I warmly welcome the new Labour administration’s commitment to listening and engaging.

When it comes to health and social care issues a meaningful commitment to change is critical.

Reform of Harrow’s Health and Wellbeing Board is at the heart of the change that is needed.

It must of course be a forum for dialogue between Harrow Borough Council, the Clinical Commissioning Group and partners across health services and in the charity sector.

But it must also be an conversational forum involving those who have the day-to-day knowledge about how services work and how they could work even better — the people of Harrow.

Too often a bureaucratic brick wall separates decision-makers from the very people who will be most affected by the decisions they are deliberating on.

This was sadly the case when the board, chaired by the former leader of Harrow Council, Councillor Susan Hall, refused to hear from carer in Harrow back in May about their experiences and in doing so, rejected the valuable contributions carers can make in designing improved services.

The most symbolic reform Labour could make would be to open up the health and wellbeing board to make it a genuinely democratic, accountable forum with co-design at its core.
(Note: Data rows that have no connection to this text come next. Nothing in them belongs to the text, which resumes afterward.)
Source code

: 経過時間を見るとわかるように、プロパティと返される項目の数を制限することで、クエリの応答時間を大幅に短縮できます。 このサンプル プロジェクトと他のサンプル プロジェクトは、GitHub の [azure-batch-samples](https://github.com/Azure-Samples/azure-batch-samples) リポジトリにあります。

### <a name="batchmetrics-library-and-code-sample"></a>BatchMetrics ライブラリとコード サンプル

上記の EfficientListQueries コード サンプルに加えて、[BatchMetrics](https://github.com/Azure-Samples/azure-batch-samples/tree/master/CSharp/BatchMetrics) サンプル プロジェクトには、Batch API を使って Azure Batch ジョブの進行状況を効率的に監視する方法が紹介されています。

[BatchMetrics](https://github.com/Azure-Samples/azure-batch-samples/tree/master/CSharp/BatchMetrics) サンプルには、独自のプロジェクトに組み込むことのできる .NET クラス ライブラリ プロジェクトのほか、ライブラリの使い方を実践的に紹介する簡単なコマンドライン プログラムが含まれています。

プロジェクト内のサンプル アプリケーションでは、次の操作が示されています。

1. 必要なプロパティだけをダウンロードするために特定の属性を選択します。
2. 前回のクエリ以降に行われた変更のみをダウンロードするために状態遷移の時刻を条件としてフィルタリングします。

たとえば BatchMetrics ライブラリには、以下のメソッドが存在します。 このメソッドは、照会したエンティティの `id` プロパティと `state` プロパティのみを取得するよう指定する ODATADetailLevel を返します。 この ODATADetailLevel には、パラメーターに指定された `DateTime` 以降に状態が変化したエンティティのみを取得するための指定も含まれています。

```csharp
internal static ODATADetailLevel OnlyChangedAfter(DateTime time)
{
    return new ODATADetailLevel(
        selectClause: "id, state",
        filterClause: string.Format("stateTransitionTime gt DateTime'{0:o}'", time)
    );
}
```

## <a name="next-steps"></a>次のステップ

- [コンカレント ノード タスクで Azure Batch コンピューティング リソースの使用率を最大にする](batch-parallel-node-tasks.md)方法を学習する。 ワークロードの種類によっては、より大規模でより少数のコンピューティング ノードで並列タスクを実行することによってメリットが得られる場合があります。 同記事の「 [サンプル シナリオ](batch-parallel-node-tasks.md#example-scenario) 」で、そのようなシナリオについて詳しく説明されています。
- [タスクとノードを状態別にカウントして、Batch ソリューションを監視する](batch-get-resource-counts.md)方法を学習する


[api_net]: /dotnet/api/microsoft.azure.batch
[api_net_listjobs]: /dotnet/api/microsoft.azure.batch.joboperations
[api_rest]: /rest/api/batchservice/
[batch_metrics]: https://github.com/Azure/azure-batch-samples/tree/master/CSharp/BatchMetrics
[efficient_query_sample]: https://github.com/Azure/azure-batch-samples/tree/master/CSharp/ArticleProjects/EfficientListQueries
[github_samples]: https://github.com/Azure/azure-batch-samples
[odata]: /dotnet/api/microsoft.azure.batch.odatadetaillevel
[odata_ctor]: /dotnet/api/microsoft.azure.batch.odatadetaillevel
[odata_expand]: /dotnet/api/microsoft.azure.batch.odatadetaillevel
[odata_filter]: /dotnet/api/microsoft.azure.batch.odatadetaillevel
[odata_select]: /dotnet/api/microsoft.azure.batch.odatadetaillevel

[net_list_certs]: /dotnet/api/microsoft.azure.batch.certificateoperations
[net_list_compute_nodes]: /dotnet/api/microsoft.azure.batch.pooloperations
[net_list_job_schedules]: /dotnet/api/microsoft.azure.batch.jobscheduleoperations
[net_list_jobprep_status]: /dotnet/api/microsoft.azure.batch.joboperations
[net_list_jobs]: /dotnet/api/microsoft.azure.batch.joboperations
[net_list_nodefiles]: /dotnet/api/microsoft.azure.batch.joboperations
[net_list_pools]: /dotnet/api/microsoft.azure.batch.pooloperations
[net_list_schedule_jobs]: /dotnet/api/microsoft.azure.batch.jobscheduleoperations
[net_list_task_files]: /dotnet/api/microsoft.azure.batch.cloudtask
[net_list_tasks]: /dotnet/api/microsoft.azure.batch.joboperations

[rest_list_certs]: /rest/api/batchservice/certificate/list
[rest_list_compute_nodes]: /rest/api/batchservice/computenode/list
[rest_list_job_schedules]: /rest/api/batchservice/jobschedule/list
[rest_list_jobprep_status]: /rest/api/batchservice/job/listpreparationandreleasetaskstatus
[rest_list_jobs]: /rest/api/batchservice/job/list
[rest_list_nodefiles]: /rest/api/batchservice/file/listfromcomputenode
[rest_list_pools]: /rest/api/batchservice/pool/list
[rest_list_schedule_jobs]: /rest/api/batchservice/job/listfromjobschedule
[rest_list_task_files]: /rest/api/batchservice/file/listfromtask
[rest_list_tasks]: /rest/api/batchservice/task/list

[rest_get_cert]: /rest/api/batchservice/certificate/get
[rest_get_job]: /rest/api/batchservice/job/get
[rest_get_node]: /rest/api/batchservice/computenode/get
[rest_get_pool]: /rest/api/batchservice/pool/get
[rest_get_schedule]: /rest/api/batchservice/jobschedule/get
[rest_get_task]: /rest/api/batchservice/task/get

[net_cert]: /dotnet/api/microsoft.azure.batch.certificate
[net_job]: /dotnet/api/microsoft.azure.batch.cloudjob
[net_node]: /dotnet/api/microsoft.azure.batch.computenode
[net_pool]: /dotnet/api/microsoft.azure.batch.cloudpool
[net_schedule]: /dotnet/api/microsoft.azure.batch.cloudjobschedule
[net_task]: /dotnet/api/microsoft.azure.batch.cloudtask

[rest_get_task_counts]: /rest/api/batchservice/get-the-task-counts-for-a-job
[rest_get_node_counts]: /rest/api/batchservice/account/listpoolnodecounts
A first step would be to reach out to the rich experiences, insight and understanding that carers have to offer.

And specifically, to work with — not against — the Carer Champions project on a shared agenda of creating peer-to-peer networks that share stories, skills and advice.

Conversation isn’t a one-off exercise, it’s a culture change. And in health more than in any other policy area, engagement isn’t a means to an end, it is the ends in itself.